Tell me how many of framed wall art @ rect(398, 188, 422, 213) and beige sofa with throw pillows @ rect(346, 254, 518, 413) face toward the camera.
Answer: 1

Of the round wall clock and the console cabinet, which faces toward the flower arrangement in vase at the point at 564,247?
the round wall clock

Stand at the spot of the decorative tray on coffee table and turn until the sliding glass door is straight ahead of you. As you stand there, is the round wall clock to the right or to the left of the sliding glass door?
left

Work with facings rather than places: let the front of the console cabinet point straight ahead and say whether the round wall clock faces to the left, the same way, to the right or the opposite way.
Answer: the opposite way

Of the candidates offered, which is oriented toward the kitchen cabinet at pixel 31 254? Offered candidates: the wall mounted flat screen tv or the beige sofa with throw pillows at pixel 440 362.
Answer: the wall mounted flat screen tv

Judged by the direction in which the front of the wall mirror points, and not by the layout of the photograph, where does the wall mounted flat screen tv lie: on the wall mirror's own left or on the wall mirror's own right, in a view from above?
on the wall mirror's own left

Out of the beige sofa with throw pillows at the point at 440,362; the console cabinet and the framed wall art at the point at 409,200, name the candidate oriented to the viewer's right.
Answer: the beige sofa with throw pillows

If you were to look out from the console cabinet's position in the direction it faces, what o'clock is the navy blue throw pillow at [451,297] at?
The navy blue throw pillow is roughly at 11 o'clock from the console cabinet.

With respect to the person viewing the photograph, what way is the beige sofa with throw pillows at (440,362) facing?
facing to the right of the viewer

_ _ _

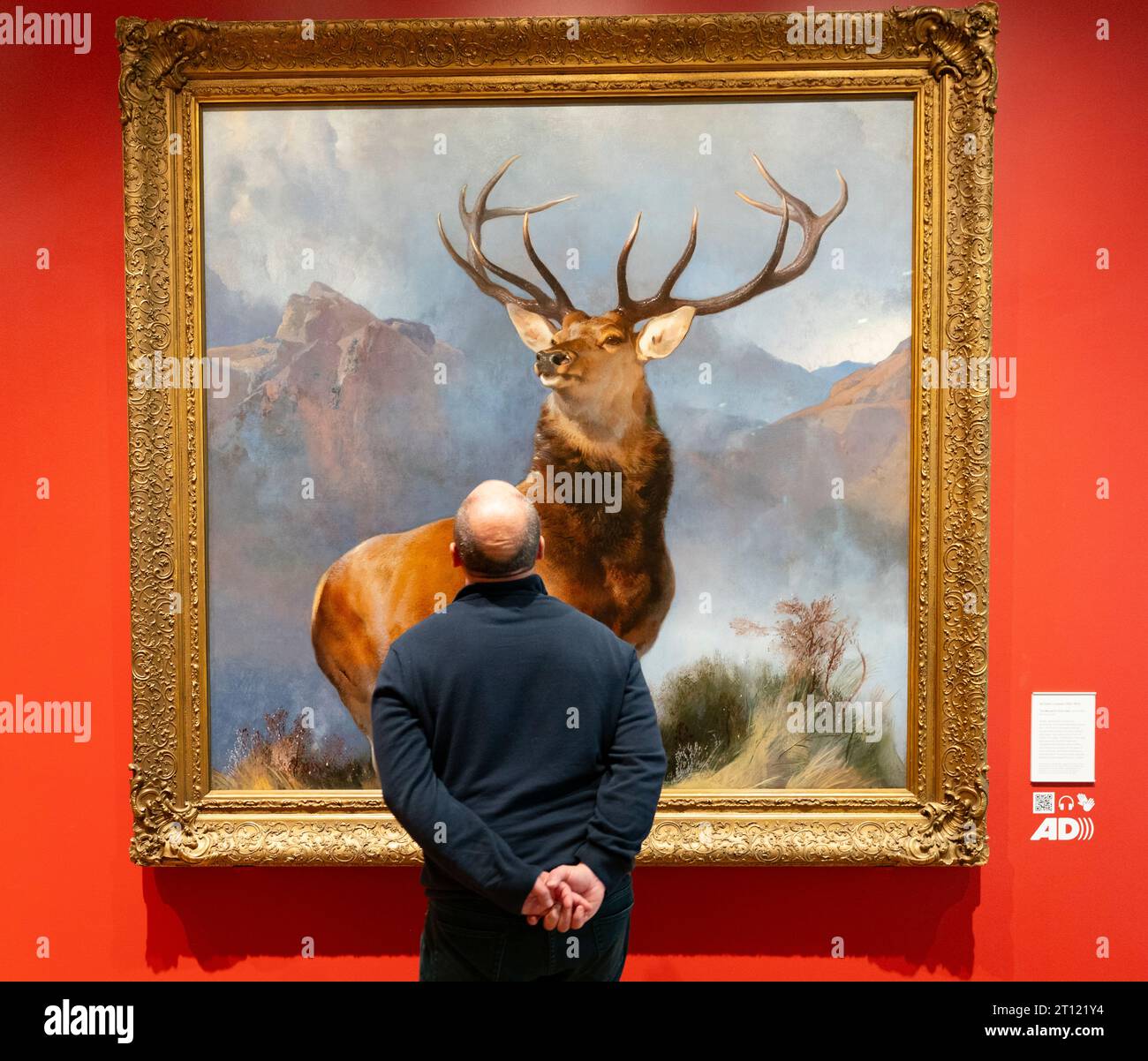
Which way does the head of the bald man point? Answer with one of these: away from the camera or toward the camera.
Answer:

_ _ _

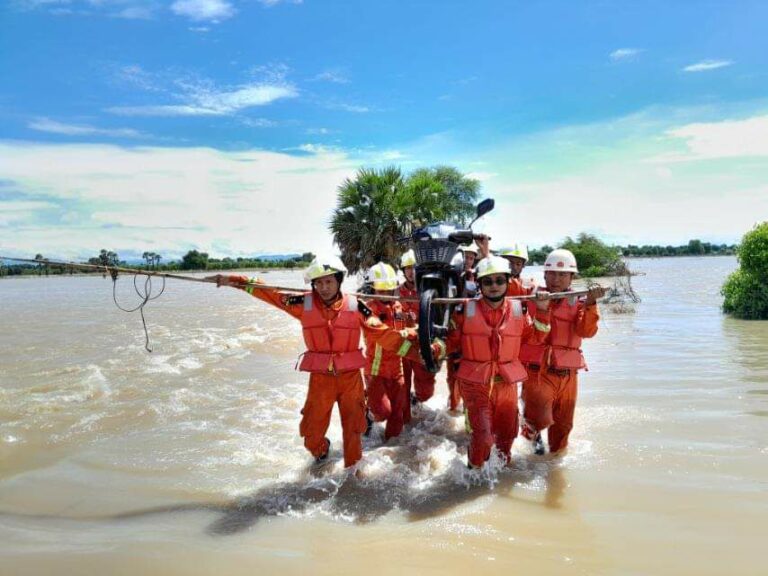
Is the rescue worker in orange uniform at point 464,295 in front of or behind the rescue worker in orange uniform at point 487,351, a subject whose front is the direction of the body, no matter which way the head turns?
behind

_ _ _

## TASK INSTRUCTIONS
Say how many lines in the entries above contain the word "opposite". Reply with the number only.

## ANSWER FOR THIS EXERCISE
2